Teniamo conto che passare da una esenzione di 10.000,00 euro a 15.000,00, come chiesto da Progetto Magenta, comporta una minore entrata di circa 180.000,00 euro.
Allora la decisione della maggioranza, all’unanimità, è stata la seguente:
per quest’anno non aumentiamo l’esenzione, ma utilizziamo la maggiore entrata sopraccitata come segue:
1- per coprire le spese per l’assunzione di nuovo personale esattamente sei vigili come da concorsi già banditi in quanto al momento quello della polizia municipale sembra il settore più bisognoso di assunzioni;
2- coprire la minore entrata del Fondo statale di solidarietà che stando alle notizie attuali, avrà la forma di accantonamento di parte corrente non spendibile, ma utilizzato l’anno successivo per il finanziamento di investimenti. (quindi minori entrate correnti per il finanziamento di spese correnti il cui importo alla data attuale non si conosce);
3- coprire, dopo la verifica meticolosa, di tutti i capitoli dell’entrata corrente, eventuali minori entrate in modo da assicurare l’equilibrio di bilancio la cui verifica viene richiesta obbligatoriamente entro il 31 luglio di ogni anno;
4- assicurare la copertura di tutte le spese iniziali indispensabili per il funzionamento della macchina comunale già dall’inizio dell’anno.
Alla fine la conclusione della maggioranza è stata che se il trend in aumento si confermerà anche nei prossimi anni e il governo confermerà la volontà di dare un aiuto ai comuni per quello che riguarda le spese relative al sociale e specialmente per l’assistenza ai minori, si valuterà concretamente la possibilità di aumentare la quota di esenzione dell’addizionale Irpef portandola da 10.000,00 euro ad un valore più elevato.
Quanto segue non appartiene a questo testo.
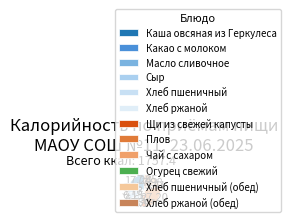

Count the number of slices in the pie.

12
Di sicuro non lo faremo andando a diminuire quei capitoli di spesa che possono rendere Magenta attrattiva e non la riducano a città dormitorio.
Questa maggioranza a differenza di altri che fanno solo proposte di propaganda politica, vuole una città viva, a colori, non in bianco e nero (colori che tra l’altro se associati personalmente mi indispongono leggermente), una città dove il colore predominante sia il “Rosso Magenta” famoso in tutto il mondo.

Finisce qui il mio intervento in consiglio comunale e ci tengo a precisare che la discussione nella maggioranza sull’addizionale Irpef, è avvenuta molto prima che Progetto Magenta presentasse il suo emendamento.

In conclusione, mi sembra di poter dire, che la risposta della maggioranza, all’emendamento presentato da Progetto Magenta, sia stata molto chiara, esauriente e comprensibile a chiunque.

Fare politica mentendo sapendo di mentire, secondo me, che sono un neofita della politica, è veramente…….una brutta politica.